The families of Elizabeth Collins and Lyric Cook were informed that the bodies were discovered Wednesday in a wooded area, Black Hawk County sheriff’s Capt. Rick Abben said. Elizabeth was 8 and Lyric was 10 when they disappeared July 13 near a popular recreational lake in Evansdale, about 110 miles northeast of Des Moines.

Abben said the bodies were being sent to the state medical examiner’s office for identification. He said he hoped to release more information Thursday afternoon.

“It’s definitely not the outcome that we wanted, obviously,” said Abben, appearing to fight back tears. He spoke at a news conference in Evansdale, where the girls were being watched by their grandmother when they disappeared.

“This is a difficult thing for us to go through. It’s a difficult thing for the community,” he said.

In posting on her Facebook page Thursday, Heather Collins, Elizabeth’s mother, wrote that the outcome saddened her but that now “we know our girls are dancing up with our savior.”

A message was left with Craig Ceilly who has acted as the Collins family’s media liaison in the past. Abben said the families had requested privacy.

The bodies were found at Seven Bridges Wildlife Area, about 25 miles from Evansdale, authorities said. Investigators from several agencies were working in the tree-covered area, which is intersected by the Wapsipinicon River and is popular for hunting and fishing.

“I would call it more of a secluded area,” said Bremer County Sheriff Dewey Hildebrandt. “But it does get regular visits from people that like to use the outdoors.”

Hildebrandt said investigators from his agency, the FBI and the Iowa Division of Criminal Investigation and others were processing the area as a crime scene and asked the media to stay away.

About 70 people attended a Wednesday night prayer vigil at Meyers Lake in Evansdale, where investigators had found the girls’ bicycles and a pink purse hours after they went missing. Some were holding out hope that the bodies weren’t those of the missing cousins, though others seemed resigned to accept tragic news.

“I don’t want to think the worst, but two bodies. It’s just really heartbreaking,” said Amanda Mulzac, who lives in nearby Waterloo and was among hundreds of volunteers who helped in the initial search. “At their age I was out by myself, but now it’s different. Hold your babies close.”

Hundreds of volunteers helped investigators to search for girls, traipsing through cornfields and wooded areas in and around Evansdale, a city of 8,000 residents. The mayor even joined the search in his private plane.

Days later, an FBI dive team brought in specialized equipment to search the bottom of the lake for the girls but found nothing. Police then classified the case as an abduction.

Investigators had largely been tight-lipped in the months since. An FBI spokeswoman initially said investigators had reason to believe the girls were alive, but other investigators backtracked, saying only that there was no reason to believe the girls were dead.

Authorities had asked hunters to look out for the girls during this fall’s popular deer hunting season.

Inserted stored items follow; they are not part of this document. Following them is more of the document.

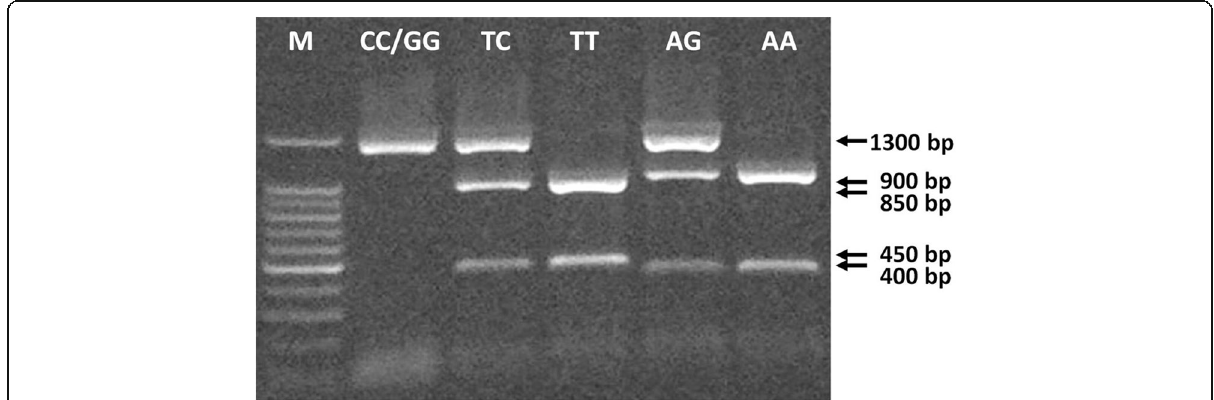
Fig. 1 Representative results of ESR1 genotypes detection. Lane M – 100 bp ladder; lane CC/GG – amplified ESR1 gene (1300 bp) and CC or GG genotypes; the other lanes represent combinations of DNA fragments related to the rest ESR1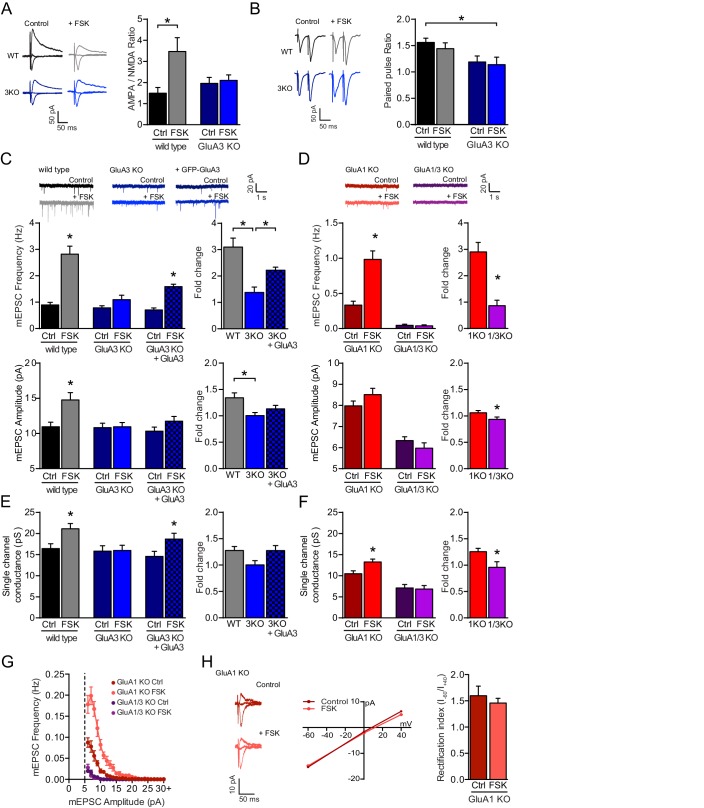
The cAMP-driven postsynaptic potentiation depends on GluA3.(A) Example traces and average AMPA/NMDA EPSC ratios of WT neurons with (grey; n=13) or without (black; n=9) forskolin, and GluA3-KO neurons with (blue; n=8) or without (dark blue; n=8) forskolin. In WT neurons the AMPA/NMDA ratio increased upon forskolin incubation (ANOVA, p=0.02), but not in GluA3-KO neurons (ANOVA, p>0.9). (B) Example traces and average paired pulsed ratio, which were not different in WT CA1 neurons with (n=8) or without (n=8) forskolin (ANOVA: p=0.9), or of GluA3-KO neurons with (n=8) or without (n=8) forskolin (ANOVA: p>0.9). (C) In WT neurons mEPSC frequencies (t-test, p<0.0001) and amplitudes (t-test, p=0.001) were higher in presence (n=16) versus absence (n=15) of forskolin. In GluA3-KO CA1 the mEPSC frequency (t-test, p=0.15) and amplitude (t-test, p=0.9) were not different in presence (n=9) or absence (n=8) of forskolin. In Sindbis-infected GluA3-KO neurons expressing GFP-GluA3 (blocked bars) the mEPSC frequency (t-test, p<0.0001), but not amplitude (t-test, p=0.1), increased in presence (n=11) versus absence (n=8) of forskolin. The forskolin-driven fold increase in mEPSC frequency (ANOVA, p<0.0001) and amplitude (ANOVA, p=0.006) was higher in WT versus GluA3-KO neurons. This fold increase in GFP-GluA3 infected versus uninfected GluA3-KO neurons was larger in mEPSC frequency (ANOVA, p=0.007), but not amplitude (ANOVA, p=0.4). (D) Forskolin increased mEPSC frequencies (t-test, p<0.0001) and amplitudes (t-test, p=0.15) of GluA1-KO neurons (ctrl: dark red; n=11; FSK: light red; n=10), but not in GluA1/3-KO neurons (ctrl: dark purple; n=11; FSK: light purple; n=8). The forskolin-driven fold increase in mEPSC frequency (t-test, p<0.0001) and amplitude (t-test, p=0.03) was larger in GluA1-KO versus GluA1/3-KO. (E) Non-stationary noise analysis of scaled mEPSCs revealed single-channel conductance of WT neurons with (n=10) or without (n=13) forskolin (t-test, p=0.009), GluA3-KO neurons with (n=8) or without (n=8) forskolin (t-test, p=0.9), and GFP-GluA3-expressing GluA3-KO neurons with (n=11) or without (n=8) forskolin (t-test, p=0.03), and forskolin-driven fold increase in single-channel conductance (WT vs GluA3-KO: ANOVA, p=0.07; GluA3-KO uninf. vs GFP-GluA3-inf: ANOVA, p=0.07). (F) Non-stationary noise analysis of scaled mEPSCs revealed single-channel conductance of GluA1-KO neurons with (n=8) or without (n=12) forskolin (t-test, p=0.01) and GluA1/3-KO neurons with (n=6) or without (n=11) forskolin (t-test, p=0.9), and forskolin-driven fold increase in single-channel conductance (t-test, p=0.02). (G) mEPSC distribution per 1 pA binned amplitude of GluA1-KO neurons without (dark red; n=11) or with (light red; n=10) forskolin and GluA1/3-KO neurons without (dark purple; n=11) or with (light purple; n=8) forskolin. (H) GluA3 exists as GluA2/3 heteromeric AMPARs. Example traces with corresponding I-V curve and average rectification indices ((I-60mV – I0mV) / (I+40mV – I0mV)) were determined in GluA1-KO organotypic slices of CA1 neurons without (n=6) or with (n=6) forskolin treatment (t-test, p=0.7). Error bars indicate SEM, * indicates p<0.05.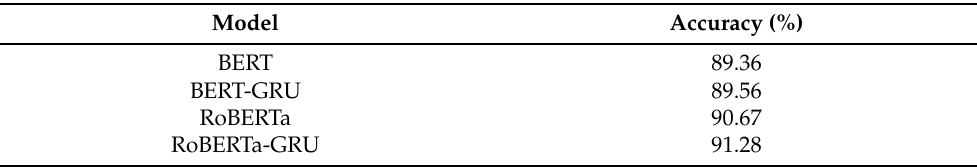
Table 6. The Comparison Results between BERT and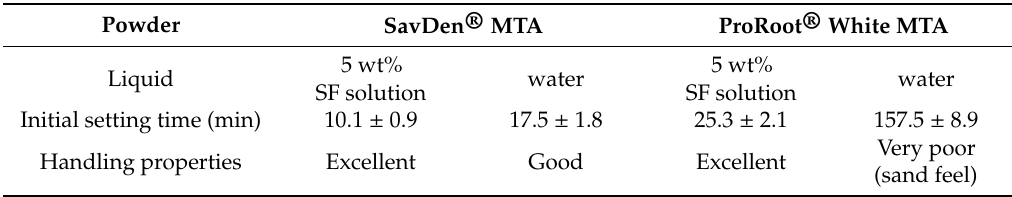
Table 1. Means of initial setting time as well as handling properties of different cement powder-liquid system.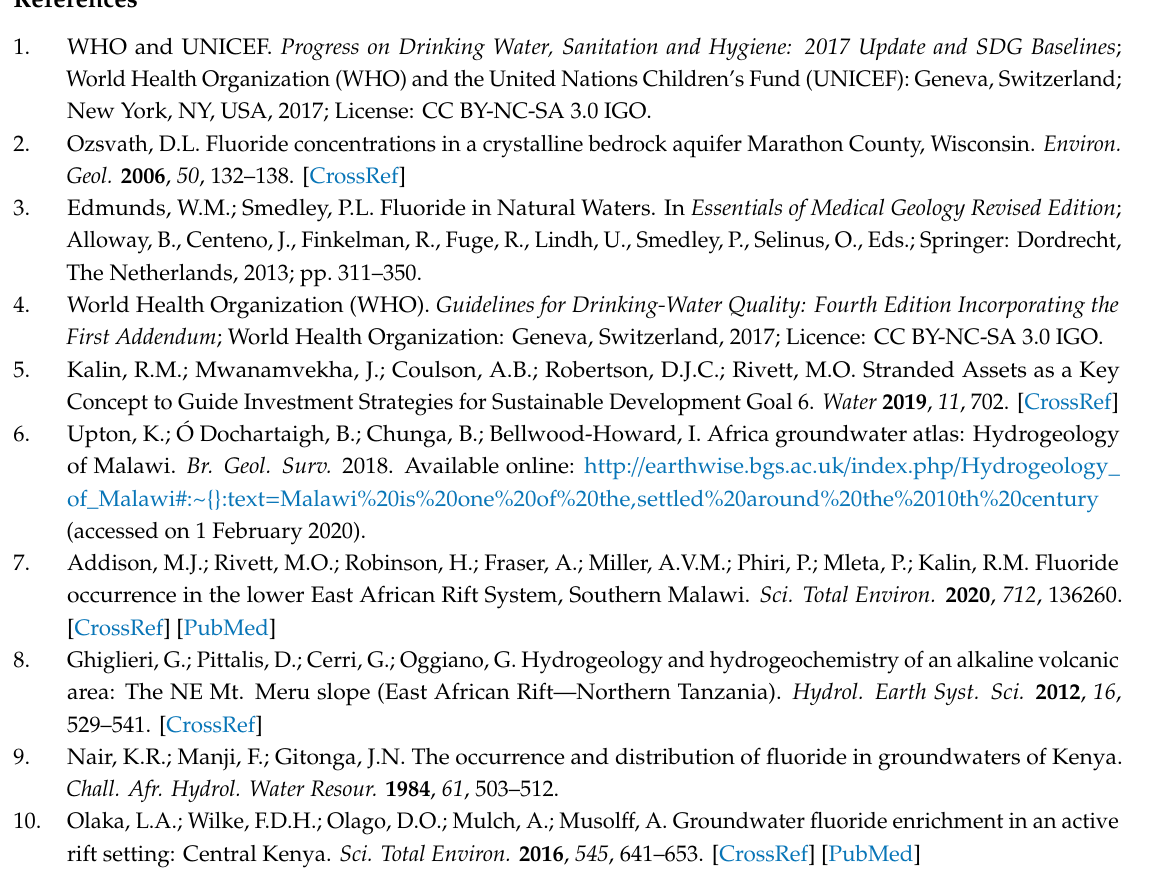
s1, Table S1: summary statistics for fluoride data in the study area, Table S2: geochemical data from TA Mazengera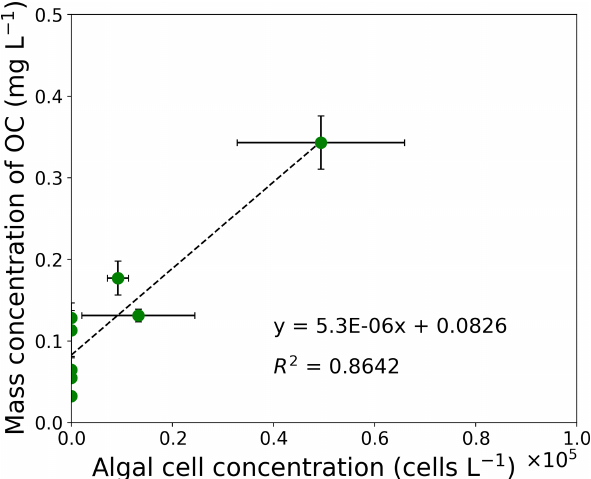
Figure 3. Correlation chart between mass concentration of OC and algal cell concentration from filed measurements at the study site. The correlation coefficient is 0.93 ( P = 8 . 0 × 10 − 4 < 0 . 05). Error bars: standard deviation.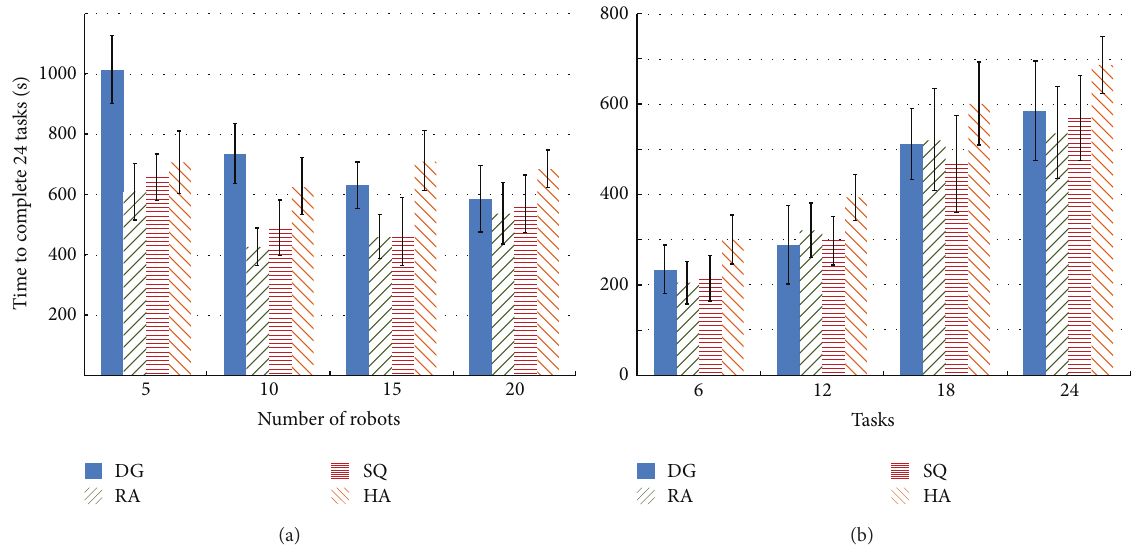
Figure 9: Completion times with fixed task load of 24 tasks for 5 , 10 , 15 , and 20 robots (a) and with fixed number of 20 robots for 6 , 12 , 18 , and 24 tasks (b) for the compared MRTA approaches.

Jennifer Lancaster, chief law enforcement official for the Iowa Department of Natural Resources in northeastern Iowa, said she believed deer hunters who were out Wednesday stumbled upon the bodies and reported them immediately. She said her agency’s conservation officers were helping in the recovery effort.

Investigators have looked into thousands of tips and chased multiple theories in the case.

They looked into Cook’s parents, who had criminal records for prior involvement in making methamphetamine. Cook’s father, Daniel Morrissey, is being prosecuted for domestic assault and a series of meth and other drug charges, and he backed out of a plea agreement with prosecutors the day before the disappearance. They have denied any involvement.

The region had rallied in support of the girls. Photographs of the cousins seemed to be everywhere in northeastern Iowa: on T-shirts and buttons worn by locals, and on fliers hung on gas station walls and in business windows.

Residents held prayer vigils, even as the months passed. Last week an anonymous donor pledged $100,000 for information about the girls’ whereabouts, on top of the $50,000 that police had offered.

After Wednesday night’s vigil, family friend Sarah Curl said it was a tight-knit, caring community.

“When something happens to one family it happens to all of our families,” Curl said. “This could have happened to anyone.”